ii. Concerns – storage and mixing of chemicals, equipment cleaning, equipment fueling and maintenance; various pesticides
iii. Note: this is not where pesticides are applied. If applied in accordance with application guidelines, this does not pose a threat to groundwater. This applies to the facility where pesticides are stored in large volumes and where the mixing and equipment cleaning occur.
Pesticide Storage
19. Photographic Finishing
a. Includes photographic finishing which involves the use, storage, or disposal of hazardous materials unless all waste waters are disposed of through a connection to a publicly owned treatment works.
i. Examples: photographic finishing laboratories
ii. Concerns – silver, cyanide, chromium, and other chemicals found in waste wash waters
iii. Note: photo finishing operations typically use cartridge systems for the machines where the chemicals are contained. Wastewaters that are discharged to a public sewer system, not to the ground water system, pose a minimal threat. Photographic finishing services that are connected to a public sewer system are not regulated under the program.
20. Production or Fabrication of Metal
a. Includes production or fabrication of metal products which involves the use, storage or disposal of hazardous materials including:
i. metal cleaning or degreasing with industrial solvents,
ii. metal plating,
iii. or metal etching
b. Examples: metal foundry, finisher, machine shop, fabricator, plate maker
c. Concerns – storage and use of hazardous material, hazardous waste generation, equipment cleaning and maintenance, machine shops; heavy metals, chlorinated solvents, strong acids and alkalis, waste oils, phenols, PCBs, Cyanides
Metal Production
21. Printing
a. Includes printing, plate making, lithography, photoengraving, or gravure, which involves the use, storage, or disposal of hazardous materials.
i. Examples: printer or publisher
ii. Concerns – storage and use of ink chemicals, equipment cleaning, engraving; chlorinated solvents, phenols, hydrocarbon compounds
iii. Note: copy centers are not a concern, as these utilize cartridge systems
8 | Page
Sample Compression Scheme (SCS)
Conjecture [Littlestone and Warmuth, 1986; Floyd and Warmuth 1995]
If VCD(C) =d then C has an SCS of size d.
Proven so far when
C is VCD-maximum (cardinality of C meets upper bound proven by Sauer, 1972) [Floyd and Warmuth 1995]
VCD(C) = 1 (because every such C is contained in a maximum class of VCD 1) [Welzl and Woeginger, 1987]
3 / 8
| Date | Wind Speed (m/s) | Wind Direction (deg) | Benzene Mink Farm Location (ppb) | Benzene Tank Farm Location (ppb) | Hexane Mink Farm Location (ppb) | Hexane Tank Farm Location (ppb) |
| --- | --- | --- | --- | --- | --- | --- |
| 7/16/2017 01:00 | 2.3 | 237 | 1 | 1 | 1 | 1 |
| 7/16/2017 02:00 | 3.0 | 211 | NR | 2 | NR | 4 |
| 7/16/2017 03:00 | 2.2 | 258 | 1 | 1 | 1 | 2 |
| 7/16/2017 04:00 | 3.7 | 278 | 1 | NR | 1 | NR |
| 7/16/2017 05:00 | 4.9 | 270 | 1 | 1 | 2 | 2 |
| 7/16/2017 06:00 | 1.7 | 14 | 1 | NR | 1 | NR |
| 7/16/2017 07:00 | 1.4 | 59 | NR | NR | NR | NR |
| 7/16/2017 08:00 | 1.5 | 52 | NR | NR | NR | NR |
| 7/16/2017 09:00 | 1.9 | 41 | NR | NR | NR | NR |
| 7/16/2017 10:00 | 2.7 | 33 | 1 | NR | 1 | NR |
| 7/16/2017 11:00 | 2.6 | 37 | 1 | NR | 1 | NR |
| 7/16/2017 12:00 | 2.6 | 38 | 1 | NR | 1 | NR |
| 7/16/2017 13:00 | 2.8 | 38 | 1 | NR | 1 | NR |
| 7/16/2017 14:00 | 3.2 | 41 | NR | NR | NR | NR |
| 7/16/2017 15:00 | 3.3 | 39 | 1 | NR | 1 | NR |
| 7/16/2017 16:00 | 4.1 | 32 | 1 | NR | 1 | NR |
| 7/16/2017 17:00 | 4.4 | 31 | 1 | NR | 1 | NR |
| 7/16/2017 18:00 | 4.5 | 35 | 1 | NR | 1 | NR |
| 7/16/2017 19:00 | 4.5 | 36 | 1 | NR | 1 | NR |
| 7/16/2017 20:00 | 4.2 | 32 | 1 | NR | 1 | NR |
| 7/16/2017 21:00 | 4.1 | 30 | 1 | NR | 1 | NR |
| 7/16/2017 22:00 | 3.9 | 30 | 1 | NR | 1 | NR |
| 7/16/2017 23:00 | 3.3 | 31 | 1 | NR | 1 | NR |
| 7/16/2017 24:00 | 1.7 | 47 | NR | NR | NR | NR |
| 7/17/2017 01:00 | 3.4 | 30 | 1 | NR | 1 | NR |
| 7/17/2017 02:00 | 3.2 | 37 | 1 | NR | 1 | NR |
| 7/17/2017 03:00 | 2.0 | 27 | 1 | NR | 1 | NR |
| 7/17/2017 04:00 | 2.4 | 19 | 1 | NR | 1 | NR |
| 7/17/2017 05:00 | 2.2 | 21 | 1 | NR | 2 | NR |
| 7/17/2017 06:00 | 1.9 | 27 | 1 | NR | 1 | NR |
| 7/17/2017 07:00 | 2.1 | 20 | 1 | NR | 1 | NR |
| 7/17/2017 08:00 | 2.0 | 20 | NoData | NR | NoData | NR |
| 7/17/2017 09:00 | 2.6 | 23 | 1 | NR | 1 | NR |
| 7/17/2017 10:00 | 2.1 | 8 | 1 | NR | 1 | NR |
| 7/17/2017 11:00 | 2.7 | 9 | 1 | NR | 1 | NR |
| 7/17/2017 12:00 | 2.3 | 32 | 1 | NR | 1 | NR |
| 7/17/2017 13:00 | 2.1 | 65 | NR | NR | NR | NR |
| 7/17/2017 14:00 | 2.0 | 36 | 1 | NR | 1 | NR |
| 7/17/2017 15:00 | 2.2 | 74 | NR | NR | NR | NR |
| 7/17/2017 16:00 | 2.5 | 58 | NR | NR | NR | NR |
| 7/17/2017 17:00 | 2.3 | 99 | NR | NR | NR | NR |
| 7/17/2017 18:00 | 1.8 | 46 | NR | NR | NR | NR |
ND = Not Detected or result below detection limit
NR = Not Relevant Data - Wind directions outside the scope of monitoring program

——

What the task asks:
Among the lines above, find those that contain the word "chlorinated" and copy them.

Problem solution:
c. Concerns – storage and use of hazardous material, hazardous waste generation, equipment cleaning and maintenance, machine shops; heavy metals, chlorinated solvents, strong acids and alkalis, waste oils, phenols, PCBs, Cyanides
ii. Concerns – storage and use of ink chemicals, equipment cleaning, engraving; chlorinated solvents, phenols, hydrocarbon compounds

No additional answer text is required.